# Source material
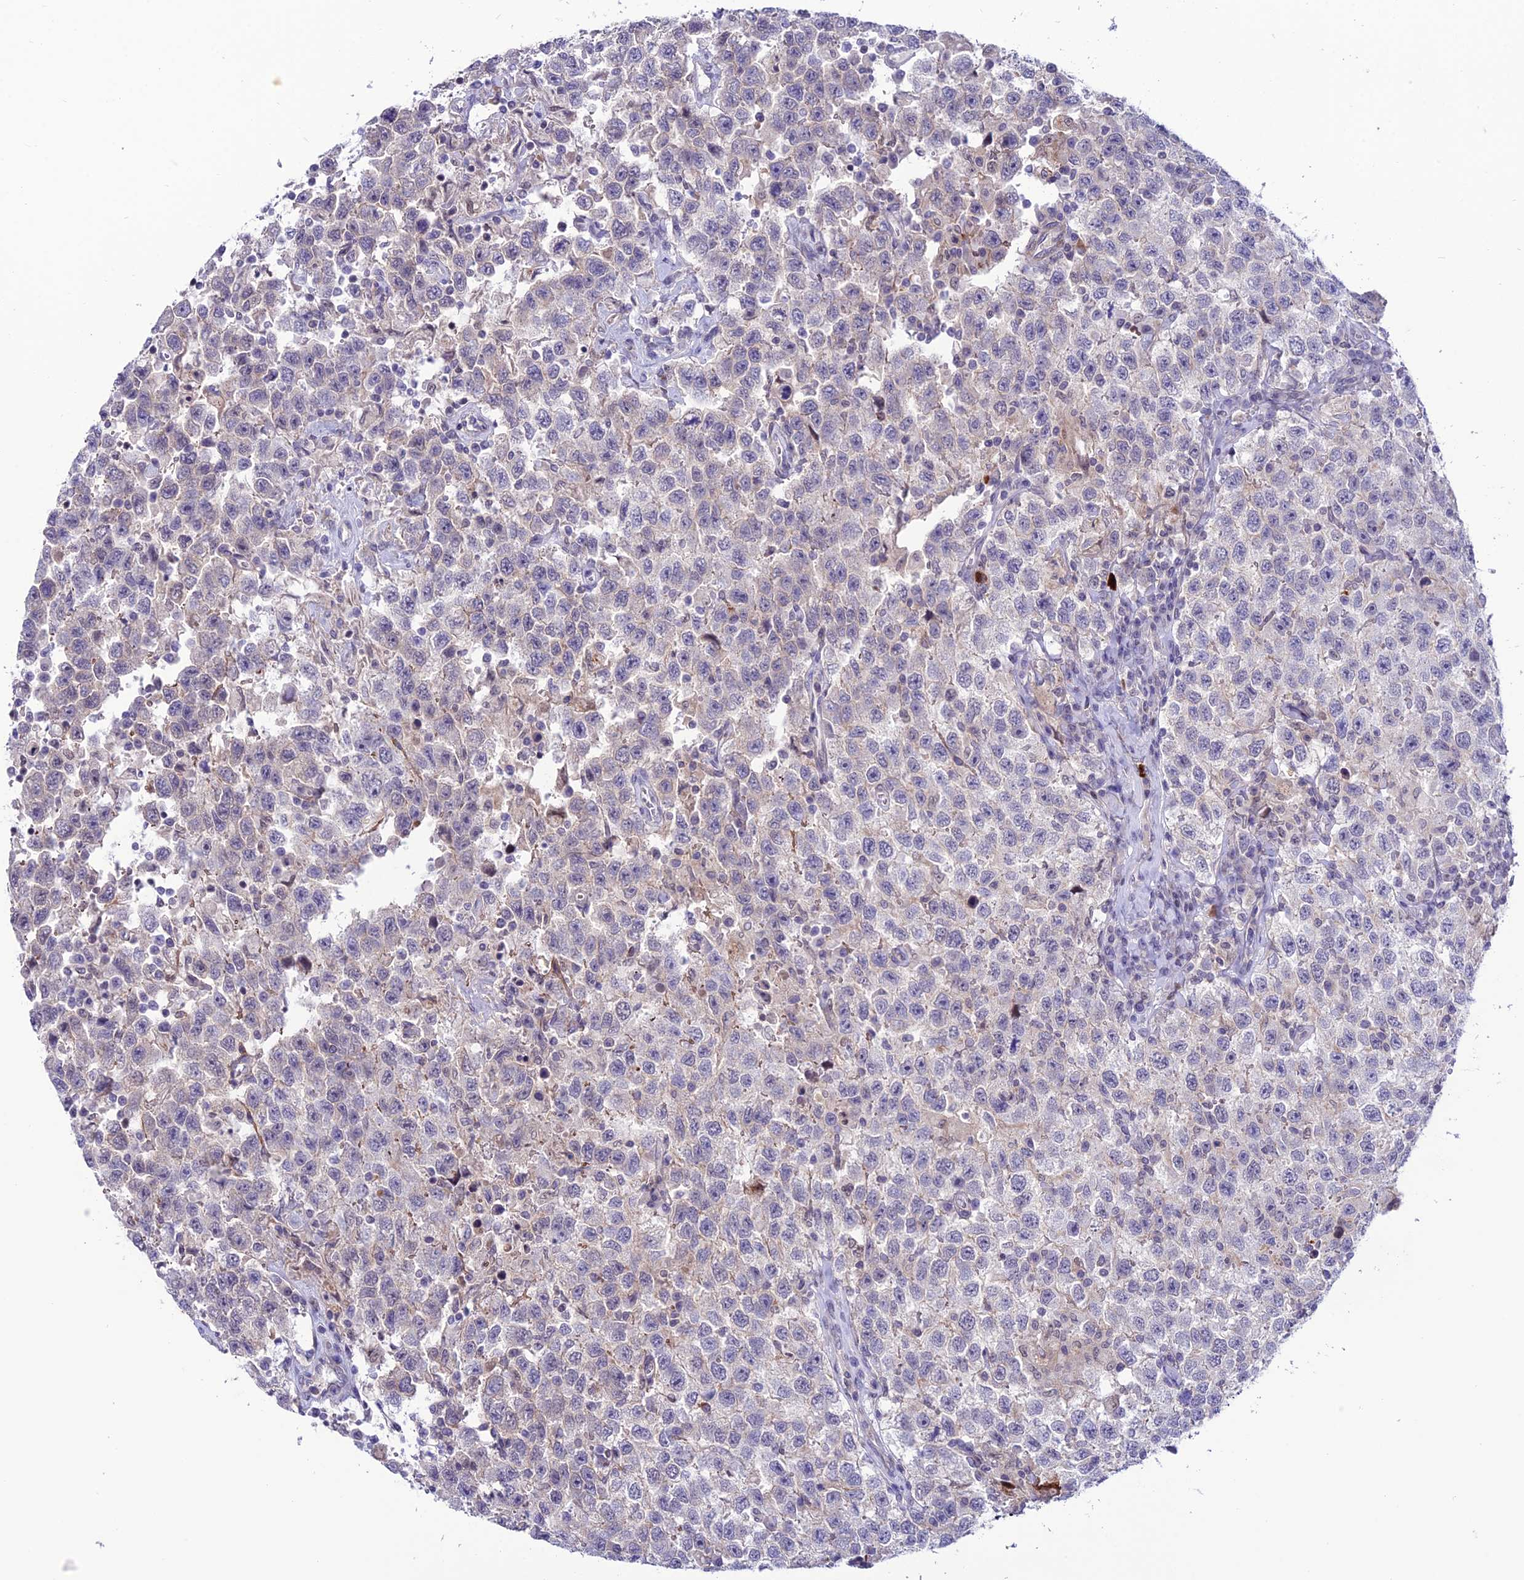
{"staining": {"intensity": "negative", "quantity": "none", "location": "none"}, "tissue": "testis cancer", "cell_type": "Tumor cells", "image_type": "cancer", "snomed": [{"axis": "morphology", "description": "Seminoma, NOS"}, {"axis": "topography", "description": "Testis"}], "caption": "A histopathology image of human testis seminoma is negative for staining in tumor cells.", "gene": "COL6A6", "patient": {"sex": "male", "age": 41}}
* * *
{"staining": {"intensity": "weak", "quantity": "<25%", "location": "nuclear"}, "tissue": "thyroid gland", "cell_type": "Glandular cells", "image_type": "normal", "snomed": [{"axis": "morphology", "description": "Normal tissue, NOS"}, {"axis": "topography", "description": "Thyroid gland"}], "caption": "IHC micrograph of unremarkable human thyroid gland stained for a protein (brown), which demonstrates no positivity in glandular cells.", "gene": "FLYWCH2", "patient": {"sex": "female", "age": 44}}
* * *
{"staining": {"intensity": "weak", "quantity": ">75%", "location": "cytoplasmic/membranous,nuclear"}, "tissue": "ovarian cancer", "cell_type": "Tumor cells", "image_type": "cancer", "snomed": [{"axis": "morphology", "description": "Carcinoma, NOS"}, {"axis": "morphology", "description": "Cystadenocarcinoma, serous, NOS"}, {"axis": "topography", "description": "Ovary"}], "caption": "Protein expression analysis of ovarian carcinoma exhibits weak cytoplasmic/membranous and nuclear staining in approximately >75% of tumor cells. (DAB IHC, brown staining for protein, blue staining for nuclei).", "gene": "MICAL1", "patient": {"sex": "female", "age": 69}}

# Work task
Looking at the records above, in how many lines does the word "weak" occur? Reply with the number alone.

# Written reply
2